As our increased coverage has gotten the attention of some of the major tech companies involved in these segments, our access to them and relationship with them has grown. Recently, it was suggested to us that we begin coverage of some of the more focused events regarding the trending and possible mega-trending of key electronic industry segments.
A few months ago, Flex—one of the most respected companies in the design and manufacturing of systems for augmented reality, virtual reality and mixed reality, as well as other segments—asked if we would be at the upcoming AWE show and if so, would we be interested in attending their event where they would review their latest developments in this field. After very little discussion and no hesitation, our decision was yes. If we are going to keep our readers up to date on the latest trends and opportunities, we must not only stay up to date on the developments and therefore the future of these industry segments, we also have to do it through the events that focus on these upcoming megatrends.

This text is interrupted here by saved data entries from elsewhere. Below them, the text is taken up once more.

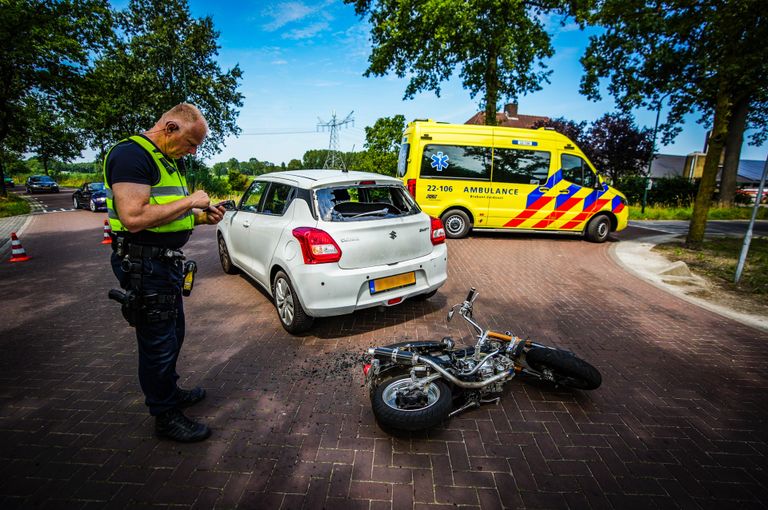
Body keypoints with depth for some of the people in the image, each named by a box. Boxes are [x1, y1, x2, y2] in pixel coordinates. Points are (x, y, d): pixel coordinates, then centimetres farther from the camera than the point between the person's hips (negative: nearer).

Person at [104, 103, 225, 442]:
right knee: (158, 343, 3)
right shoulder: (131, 154, -16)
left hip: (167, 261, 10)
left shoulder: (171, 161, 14)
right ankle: (165, 417, 20)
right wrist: (190, 201, -20)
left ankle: (170, 392, 43)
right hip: (144, 265, -10)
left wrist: (202, 217, 4)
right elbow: (134, 217, -28)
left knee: (173, 335, 22)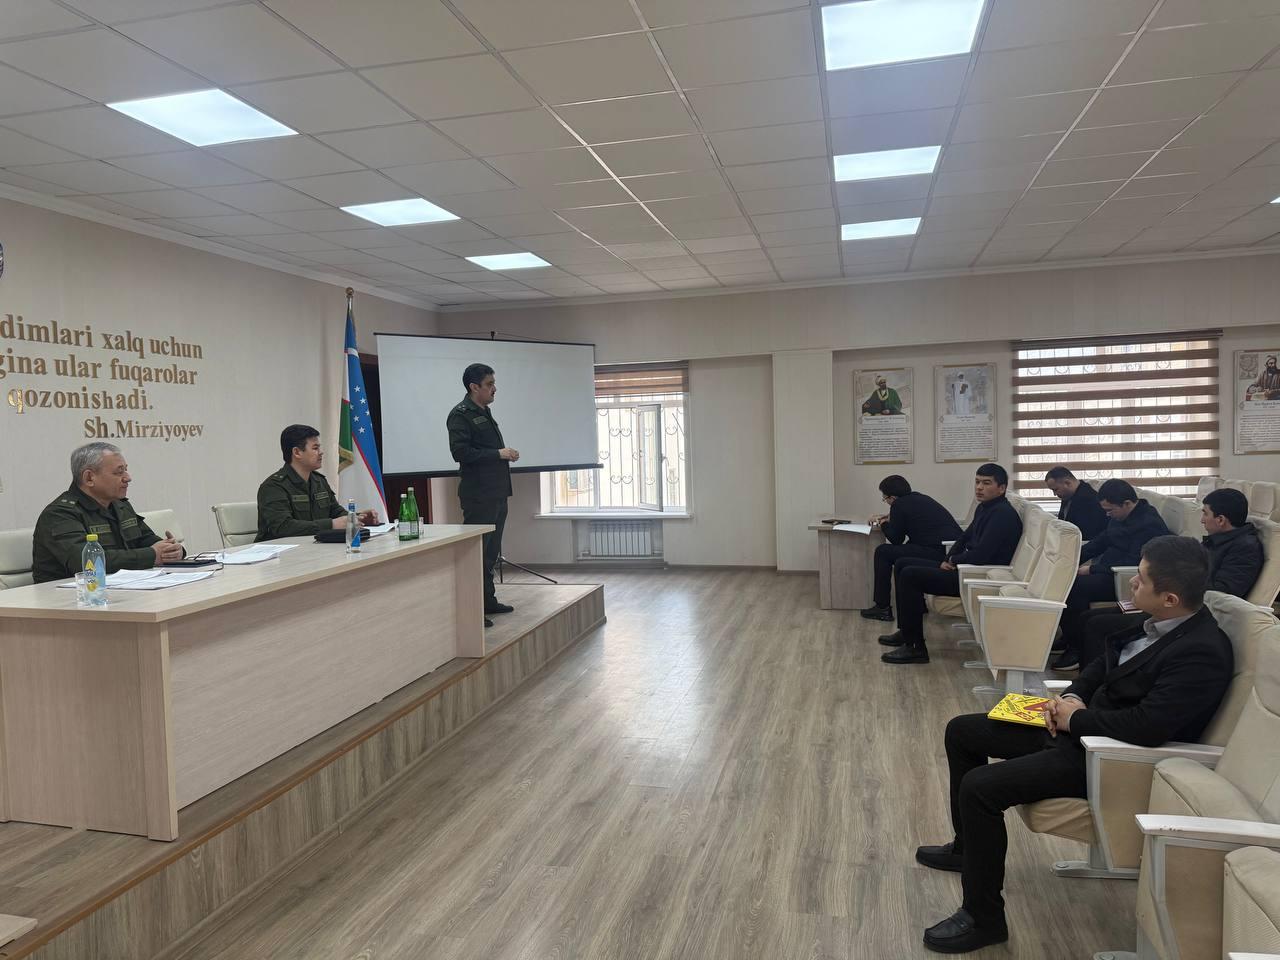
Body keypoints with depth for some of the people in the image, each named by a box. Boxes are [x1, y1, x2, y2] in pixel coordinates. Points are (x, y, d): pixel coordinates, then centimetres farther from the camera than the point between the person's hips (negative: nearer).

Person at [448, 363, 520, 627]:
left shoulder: (485, 412, 19)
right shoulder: (460, 415, -9)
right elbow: (460, 452, -20)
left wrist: (507, 453, 11)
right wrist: (499, 454, -19)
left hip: (497, 493, 9)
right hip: (478, 494, -9)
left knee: (491, 550, 15)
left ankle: (488, 600, 25)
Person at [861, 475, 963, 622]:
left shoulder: (899, 505, -4)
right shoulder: (922, 498, 21)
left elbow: (896, 539, 1)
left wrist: (883, 525, 19)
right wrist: (890, 518, 41)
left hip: (940, 553, -10)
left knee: (883, 552, 1)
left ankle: (882, 607, 5)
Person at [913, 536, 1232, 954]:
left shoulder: (1201, 653, -26)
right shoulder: (1159, 622, 2)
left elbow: (1149, 726, -33)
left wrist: (1075, 718, -18)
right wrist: (1071, 696, -2)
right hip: (1080, 724, 10)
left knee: (979, 788, -23)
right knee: (962, 731, 13)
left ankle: (983, 918, -3)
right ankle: (968, 846, 33)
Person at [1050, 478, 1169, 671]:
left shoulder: (1149, 525, -18)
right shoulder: (1120, 517, 13)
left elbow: (1132, 563, -24)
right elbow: (1102, 540, 23)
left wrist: (1092, 569, -22)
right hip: (1106, 570, 10)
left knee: (1074, 587, -27)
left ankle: (1078, 650, -15)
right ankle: (1068, 638, 3)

While we will continue to cover the ever-broadening spectrum that is the technology design and manufacturing industry, we will also cover events that focus on the most promising, interesting and fastest growing tech segments such as CES—and the AWE event was a great place to start to expand this coverage.
Augmented World Expo (AWE USA) is perhaps the largest event for professionals focused on providing (and doing it now) the science-fiction-like superpowers through augmented, virtual, mixed reality and associated wearable technology.

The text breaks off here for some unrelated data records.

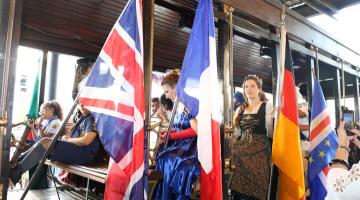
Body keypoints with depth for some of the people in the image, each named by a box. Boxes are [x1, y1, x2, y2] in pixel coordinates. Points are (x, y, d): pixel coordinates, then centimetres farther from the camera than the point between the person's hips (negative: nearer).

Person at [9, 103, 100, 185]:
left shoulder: (93, 119, -8)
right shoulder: (84, 118, 22)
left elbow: (86, 141, -19)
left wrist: (68, 139, -3)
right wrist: (67, 138, 1)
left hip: (85, 153, -9)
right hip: (74, 150, 9)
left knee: (45, 142, -18)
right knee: (44, 142, 1)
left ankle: (16, 174, -17)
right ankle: (14, 165, -2)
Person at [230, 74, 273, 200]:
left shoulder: (267, 106, -1)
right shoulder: (240, 109, 11)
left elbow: (271, 134, -5)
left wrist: (271, 119, -19)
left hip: (260, 152, -4)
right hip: (242, 153, 4)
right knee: (238, 189, 5)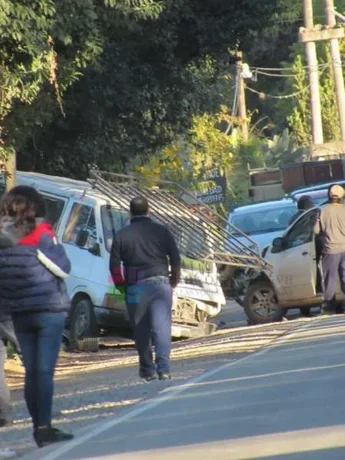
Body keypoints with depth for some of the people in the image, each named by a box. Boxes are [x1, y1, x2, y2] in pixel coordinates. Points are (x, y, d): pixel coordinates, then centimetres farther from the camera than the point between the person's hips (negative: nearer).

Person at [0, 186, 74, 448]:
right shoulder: (41, 234, -12)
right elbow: (63, 268, -8)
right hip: (49, 310, -5)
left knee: (31, 370, 10)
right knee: (45, 370, -5)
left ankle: (39, 426, 13)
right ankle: (44, 428, -8)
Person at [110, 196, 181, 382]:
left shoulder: (122, 235, 2)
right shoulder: (161, 232, 4)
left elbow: (114, 265, 1)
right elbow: (176, 260, 3)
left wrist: (123, 285, 12)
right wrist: (173, 282, 15)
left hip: (135, 287, 0)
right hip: (160, 283, 0)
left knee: (142, 330, 10)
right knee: (162, 327, -5)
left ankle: (147, 370, 14)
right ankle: (163, 368, -18)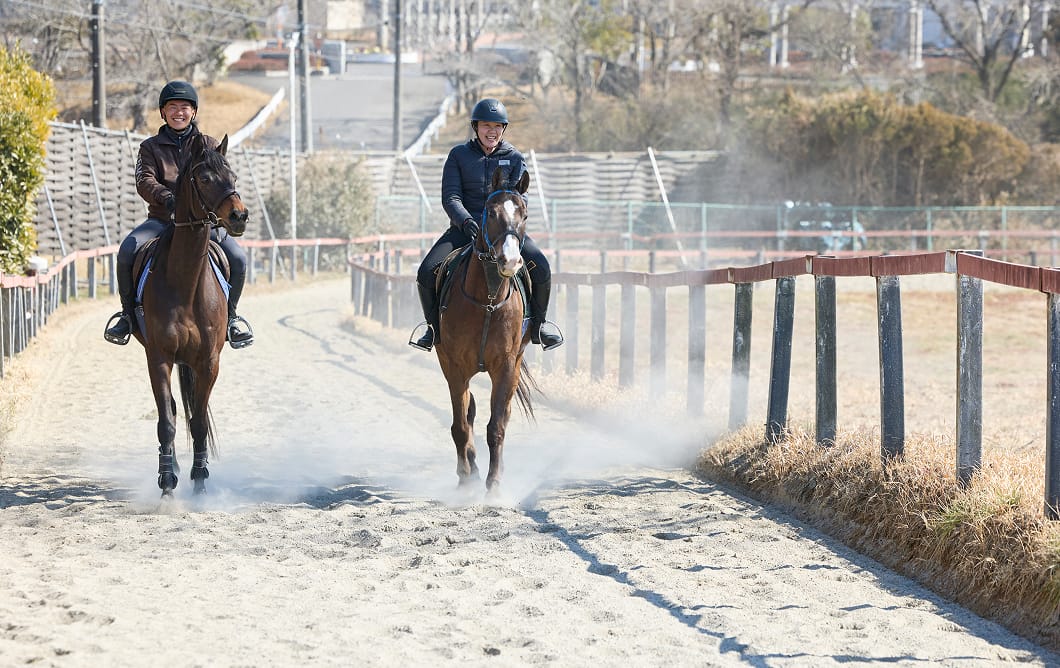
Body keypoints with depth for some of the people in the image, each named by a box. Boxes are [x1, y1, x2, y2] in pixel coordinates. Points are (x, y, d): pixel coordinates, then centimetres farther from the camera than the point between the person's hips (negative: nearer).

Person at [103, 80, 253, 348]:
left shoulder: (209, 146, 11)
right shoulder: (151, 147, 9)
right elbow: (145, 181, -8)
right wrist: (167, 198, -30)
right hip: (162, 218, 0)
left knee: (238, 258, -23)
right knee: (126, 251, -28)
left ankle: (228, 314, 0)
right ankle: (129, 313, -10)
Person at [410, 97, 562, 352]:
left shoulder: (514, 158, 6)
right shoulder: (459, 155, 4)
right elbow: (450, 197, -4)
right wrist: (466, 221, -24)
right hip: (464, 228, 0)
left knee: (541, 269, -24)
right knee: (427, 272, -20)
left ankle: (537, 325, 1)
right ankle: (434, 327, 5)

As we have increased our coverage of this growing trend (see my previous articles here, here, and here) the definition has evolved. Yes, there are still some purely virtual reality segments such as 3D movies and holographic displays, and there are augmented and mixed reality segments such as virtual tours and design applications, but the most promising areas with the greatest potential encompass a mix of them all. Therefore, I am embracing the recent trend. I will no longer refer these segments as AR, VR, MR, etc., as there is so much overlap; the new term to include it all is XR.
So when we talk about XR, remember that this includes virtual reality (totally virtual world), augmented reality (inserting a virtual world into and overlaying real world reality), and mixed reality (which is a combination of these as well as other real or fictional universes). All are now falling into the XR term. XR can be walking through a 3D re-creation of ancient Rome, it can be used to play the next generation of Pokémon Go searching for a virtual being in the live world, or it can be using a holographic image and remote control of robotic surgical equipment, perhaps connected by a different megatrend—the upcoming 5G—to eliminate lag and allow a surgeon in one part of the world to operate with great precision on a patient half a world away.
It can be used to control a military weapon on the attack from a focused control center or it can be used to direct a troubleshooting session directed by a leading expert on the device or system needing repair or calibration, even though that expert is far away.
For those of you who have watched the ‘90s sci-fi favorite “Star Trek, Next Generation,” you know the vision of what is possible: the Holodeck. The Holodeck was a prediction of what could be accomplished in the next 200 years. In fact, in less than 30 years some of the basic technology pictured, such as advanced computing power, has already been eclipsed. I predict that the Holodeck will exist and that it will not take anywhere near another 150 years; in fact, some of it is happening now.
Over the next week we will cover some of the presentations, demonstrations, amazing new product and idea announcements, as well as actual demonstrations we saw at AWE. We will look into the rapidly approaching future as seen at perhaps the most visionary and awe-inspiring event I have attended in my over-half-a-century involvement in the high-tech industry. The AWE event not only focuses on XR it seems to be a hub that ties together many of the upcoming megatrends and rapidly advancing technology that will be commonplace in the mid-21st century.